__Exercise material__.
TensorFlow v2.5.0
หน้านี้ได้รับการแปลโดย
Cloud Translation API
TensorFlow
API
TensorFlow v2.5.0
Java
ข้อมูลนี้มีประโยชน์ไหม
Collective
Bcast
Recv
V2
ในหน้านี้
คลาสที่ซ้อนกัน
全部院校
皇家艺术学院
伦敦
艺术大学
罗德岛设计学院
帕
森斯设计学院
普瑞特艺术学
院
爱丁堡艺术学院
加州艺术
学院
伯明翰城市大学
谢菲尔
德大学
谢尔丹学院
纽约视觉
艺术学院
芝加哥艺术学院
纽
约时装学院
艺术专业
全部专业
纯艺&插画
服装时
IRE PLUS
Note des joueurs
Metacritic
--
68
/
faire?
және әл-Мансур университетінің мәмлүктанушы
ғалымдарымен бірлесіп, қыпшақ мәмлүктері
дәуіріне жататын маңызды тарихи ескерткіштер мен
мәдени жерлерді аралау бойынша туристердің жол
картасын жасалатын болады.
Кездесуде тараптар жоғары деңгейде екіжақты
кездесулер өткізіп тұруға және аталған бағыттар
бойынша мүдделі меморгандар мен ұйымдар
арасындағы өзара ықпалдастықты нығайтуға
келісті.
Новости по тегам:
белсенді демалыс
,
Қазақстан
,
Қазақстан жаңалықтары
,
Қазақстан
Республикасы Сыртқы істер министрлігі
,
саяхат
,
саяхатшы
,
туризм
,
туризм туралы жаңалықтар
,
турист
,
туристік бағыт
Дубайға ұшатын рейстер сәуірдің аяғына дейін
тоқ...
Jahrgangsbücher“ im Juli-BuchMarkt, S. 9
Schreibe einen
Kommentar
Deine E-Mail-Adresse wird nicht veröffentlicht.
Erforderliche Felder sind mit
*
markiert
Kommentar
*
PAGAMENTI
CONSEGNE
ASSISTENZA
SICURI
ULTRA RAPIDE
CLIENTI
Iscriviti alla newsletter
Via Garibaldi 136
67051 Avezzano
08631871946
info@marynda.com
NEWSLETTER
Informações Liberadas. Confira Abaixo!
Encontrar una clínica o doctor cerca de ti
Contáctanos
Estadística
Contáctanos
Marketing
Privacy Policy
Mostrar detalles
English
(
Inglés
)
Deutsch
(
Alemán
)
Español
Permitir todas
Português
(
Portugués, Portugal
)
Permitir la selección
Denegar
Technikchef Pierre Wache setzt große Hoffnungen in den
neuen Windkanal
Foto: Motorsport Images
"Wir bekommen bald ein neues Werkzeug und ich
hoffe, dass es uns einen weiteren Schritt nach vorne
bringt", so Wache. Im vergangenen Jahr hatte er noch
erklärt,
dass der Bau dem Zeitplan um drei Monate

__Instructions to follow__.
Every line of the data above that includes "dass" should be listed.

__Answer to the exercise__.
hoffe, dass es uns einen weiteren Schritt nach vorne
dass der Bau dem Zeitplan um drei Monate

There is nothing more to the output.